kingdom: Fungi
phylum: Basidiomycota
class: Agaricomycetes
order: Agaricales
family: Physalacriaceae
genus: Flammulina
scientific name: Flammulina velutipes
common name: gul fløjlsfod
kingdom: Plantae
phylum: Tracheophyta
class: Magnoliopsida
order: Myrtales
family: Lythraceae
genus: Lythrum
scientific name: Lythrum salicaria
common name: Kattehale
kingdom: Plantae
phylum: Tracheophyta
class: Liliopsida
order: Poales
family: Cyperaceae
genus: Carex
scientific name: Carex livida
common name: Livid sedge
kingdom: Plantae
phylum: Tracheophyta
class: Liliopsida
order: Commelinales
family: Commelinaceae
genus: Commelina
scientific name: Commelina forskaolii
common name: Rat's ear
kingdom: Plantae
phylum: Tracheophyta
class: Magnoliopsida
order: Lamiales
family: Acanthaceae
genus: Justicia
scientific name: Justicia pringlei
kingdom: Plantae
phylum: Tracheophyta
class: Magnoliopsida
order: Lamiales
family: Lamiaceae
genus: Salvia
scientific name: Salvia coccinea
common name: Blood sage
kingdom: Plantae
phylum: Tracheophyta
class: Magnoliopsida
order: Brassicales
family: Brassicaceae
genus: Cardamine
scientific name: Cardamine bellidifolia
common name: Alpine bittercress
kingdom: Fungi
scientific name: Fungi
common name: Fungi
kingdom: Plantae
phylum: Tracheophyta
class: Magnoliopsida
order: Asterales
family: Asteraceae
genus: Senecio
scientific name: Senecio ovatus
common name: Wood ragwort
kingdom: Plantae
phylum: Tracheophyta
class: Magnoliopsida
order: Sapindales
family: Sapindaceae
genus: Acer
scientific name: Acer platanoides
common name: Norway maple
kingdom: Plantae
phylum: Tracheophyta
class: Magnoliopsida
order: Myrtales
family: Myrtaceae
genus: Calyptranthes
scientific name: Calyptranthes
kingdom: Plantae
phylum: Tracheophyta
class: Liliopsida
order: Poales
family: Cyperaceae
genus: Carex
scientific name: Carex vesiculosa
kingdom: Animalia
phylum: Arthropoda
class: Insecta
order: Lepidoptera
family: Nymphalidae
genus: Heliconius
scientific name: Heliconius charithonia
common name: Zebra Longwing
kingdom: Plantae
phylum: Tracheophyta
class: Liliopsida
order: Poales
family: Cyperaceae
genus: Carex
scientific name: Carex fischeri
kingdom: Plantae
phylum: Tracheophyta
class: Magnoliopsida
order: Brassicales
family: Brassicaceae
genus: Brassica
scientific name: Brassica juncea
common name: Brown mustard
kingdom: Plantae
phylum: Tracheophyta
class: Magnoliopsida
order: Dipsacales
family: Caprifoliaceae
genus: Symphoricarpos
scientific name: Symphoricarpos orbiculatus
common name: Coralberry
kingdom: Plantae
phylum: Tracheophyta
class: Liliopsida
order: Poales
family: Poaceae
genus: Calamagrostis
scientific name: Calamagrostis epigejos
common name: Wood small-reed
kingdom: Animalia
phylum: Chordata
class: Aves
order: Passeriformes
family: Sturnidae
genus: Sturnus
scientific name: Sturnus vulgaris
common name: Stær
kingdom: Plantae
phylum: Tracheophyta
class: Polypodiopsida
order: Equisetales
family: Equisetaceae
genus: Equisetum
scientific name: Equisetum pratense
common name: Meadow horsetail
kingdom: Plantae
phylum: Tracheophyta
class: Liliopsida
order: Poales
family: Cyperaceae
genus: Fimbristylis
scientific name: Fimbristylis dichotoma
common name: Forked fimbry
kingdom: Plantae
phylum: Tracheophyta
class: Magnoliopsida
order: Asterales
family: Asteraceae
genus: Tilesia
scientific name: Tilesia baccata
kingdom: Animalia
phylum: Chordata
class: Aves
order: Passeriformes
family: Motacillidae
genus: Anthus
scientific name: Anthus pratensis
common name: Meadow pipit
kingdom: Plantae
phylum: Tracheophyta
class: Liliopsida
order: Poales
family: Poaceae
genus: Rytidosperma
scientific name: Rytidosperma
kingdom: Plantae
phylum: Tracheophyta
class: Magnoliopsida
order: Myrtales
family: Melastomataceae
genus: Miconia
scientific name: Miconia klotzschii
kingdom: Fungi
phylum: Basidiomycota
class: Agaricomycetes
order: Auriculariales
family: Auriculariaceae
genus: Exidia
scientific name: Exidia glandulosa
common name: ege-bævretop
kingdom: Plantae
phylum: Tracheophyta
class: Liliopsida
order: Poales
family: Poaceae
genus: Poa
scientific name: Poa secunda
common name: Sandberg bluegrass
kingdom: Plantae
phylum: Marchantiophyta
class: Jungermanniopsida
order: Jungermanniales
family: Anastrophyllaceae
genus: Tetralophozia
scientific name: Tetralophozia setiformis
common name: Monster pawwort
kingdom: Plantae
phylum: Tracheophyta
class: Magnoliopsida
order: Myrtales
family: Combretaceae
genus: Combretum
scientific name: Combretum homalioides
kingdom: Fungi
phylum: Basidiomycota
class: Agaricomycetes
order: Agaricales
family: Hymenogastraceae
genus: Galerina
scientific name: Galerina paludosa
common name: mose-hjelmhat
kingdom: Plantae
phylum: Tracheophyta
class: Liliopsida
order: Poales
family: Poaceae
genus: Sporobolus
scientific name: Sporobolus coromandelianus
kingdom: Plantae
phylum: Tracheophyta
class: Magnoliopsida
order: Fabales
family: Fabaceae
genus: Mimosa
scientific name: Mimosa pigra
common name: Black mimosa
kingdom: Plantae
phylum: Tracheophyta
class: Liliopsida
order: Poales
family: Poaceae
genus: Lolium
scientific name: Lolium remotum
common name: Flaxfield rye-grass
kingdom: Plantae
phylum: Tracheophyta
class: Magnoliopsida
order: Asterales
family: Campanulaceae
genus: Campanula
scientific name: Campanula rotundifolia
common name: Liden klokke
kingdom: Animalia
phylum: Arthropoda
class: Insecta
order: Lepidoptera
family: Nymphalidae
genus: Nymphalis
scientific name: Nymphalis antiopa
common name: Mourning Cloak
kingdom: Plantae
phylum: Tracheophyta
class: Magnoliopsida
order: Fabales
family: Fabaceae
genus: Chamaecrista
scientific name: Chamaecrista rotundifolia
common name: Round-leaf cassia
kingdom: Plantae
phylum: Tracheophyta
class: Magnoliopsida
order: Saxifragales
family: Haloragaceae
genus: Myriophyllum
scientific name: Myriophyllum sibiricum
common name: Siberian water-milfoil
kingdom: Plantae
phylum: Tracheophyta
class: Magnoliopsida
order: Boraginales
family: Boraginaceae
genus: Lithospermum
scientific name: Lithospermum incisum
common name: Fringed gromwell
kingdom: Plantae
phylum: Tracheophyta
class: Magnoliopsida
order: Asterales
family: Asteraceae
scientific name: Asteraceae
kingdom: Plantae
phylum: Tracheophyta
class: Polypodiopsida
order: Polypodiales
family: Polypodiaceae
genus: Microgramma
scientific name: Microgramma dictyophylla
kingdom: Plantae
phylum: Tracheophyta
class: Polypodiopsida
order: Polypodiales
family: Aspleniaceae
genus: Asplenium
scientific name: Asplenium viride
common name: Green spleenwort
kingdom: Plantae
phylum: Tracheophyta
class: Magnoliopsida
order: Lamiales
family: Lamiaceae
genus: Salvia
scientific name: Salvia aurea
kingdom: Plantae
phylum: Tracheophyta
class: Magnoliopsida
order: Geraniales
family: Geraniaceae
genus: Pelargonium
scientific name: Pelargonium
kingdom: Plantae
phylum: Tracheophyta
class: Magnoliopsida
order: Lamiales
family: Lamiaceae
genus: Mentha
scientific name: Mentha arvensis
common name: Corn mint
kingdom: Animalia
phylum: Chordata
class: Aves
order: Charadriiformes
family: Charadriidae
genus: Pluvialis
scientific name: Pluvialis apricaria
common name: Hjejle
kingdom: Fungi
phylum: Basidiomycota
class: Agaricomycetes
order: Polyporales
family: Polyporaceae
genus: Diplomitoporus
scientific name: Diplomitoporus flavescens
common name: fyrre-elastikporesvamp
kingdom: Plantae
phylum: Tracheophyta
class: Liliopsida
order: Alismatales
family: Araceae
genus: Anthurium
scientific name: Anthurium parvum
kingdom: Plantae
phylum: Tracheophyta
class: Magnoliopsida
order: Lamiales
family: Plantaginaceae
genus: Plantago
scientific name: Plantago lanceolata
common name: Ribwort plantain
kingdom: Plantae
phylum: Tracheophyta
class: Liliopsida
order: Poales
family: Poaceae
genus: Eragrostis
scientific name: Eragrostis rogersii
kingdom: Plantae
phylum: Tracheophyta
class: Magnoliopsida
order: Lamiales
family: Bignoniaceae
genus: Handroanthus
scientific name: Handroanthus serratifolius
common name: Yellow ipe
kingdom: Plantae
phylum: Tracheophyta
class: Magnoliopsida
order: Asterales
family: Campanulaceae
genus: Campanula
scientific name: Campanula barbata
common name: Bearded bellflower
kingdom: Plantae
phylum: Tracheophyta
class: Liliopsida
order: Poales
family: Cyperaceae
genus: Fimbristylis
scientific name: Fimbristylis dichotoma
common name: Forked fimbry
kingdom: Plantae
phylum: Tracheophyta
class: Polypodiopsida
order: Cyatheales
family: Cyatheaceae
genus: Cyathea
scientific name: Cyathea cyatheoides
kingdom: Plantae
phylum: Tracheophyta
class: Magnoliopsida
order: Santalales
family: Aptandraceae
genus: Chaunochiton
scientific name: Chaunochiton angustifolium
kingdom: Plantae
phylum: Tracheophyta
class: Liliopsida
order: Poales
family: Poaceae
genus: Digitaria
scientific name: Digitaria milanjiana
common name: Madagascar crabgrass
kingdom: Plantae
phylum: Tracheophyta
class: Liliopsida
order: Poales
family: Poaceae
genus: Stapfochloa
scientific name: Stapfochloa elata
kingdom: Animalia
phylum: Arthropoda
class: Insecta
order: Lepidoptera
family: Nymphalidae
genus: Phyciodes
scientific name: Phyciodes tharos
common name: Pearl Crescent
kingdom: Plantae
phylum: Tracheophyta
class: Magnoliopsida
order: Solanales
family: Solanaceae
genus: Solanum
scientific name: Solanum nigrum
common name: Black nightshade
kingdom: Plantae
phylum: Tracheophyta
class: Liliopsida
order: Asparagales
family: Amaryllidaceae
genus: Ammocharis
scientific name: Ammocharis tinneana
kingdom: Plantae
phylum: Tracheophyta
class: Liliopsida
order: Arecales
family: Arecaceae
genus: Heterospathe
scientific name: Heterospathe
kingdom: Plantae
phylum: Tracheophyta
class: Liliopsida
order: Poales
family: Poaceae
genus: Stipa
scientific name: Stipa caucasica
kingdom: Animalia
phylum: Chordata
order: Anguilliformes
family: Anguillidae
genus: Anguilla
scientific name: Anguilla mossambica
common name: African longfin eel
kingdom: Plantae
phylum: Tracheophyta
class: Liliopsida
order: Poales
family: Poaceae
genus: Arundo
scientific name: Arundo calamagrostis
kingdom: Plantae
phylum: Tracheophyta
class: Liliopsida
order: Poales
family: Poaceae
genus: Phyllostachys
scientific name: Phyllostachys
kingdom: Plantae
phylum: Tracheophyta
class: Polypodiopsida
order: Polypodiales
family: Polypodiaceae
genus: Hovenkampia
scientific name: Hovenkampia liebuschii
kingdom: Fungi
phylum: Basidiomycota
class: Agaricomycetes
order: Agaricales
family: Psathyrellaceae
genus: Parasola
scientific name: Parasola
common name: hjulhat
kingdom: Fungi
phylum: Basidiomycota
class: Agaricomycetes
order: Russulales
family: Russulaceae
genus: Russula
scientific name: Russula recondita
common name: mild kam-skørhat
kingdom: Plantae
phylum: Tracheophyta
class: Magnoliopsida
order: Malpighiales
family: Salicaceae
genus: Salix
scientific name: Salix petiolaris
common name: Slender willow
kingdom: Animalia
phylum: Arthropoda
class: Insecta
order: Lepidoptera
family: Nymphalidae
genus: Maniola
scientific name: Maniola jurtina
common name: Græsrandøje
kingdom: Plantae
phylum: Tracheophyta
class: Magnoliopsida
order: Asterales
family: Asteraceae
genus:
=-=-=-=-=
**Exercise brief**
Retype the records above, starting from the first line and ending with the line that contains "scientific name: Fungi", which you should include.

**Expected answer**
kingdom: Fungi
phylum: Basidiomycota
class: Agaricomycetes
order: Agaricales
family: Physalacriaceae
genus: Flammulina
scientific name: Flammulina velutipes
common name: gul fløjlsfod
kingdom: Plantae
phylum: Tracheophyta
class: Magnoliopsida
order: Myrtales
family: Lythraceae
genus: Lythrum
scientific name: Lythrum salicaria
common name: Kattehale
kingdom: Plantae
phylum: Tracheophyta
class: Liliopsida
order: Poales
family: Cyperaceae
genus: Carex
scientific name: Carex livida
common name: Livid sedge
kingdom: Plantae
phylum: Tracheophyta
class: Liliopsida
order: Commelinales
family: Commelinaceae
genus: Commelina
scientific name: Commelina forskaolii
common name: Rat's ear
kingdom: Plantae
phylum: Tracheophyta
class: Magnoliopsida
order: Lamiales
family: Acanthaceae
genus: Justicia
scientific name: Justicia pringlei
kingdom: Plantae
phylum: Tracheophyta
class: Magnoliopsida
order: Lamiales
family: Lamiaceae
genus: Salvia
scientific name: Salvia coccinea
common name: Blood sage
kingdom: Plantae
phylum: Tracheophyta
class: Magnoliopsida
order: Brassicales
family: Brassicaceae
genus: Cardamine
scientific name: Cardamine bellidifolia
common name: Alpine bittercress
kingdom: Fungi
scientific name: Fungi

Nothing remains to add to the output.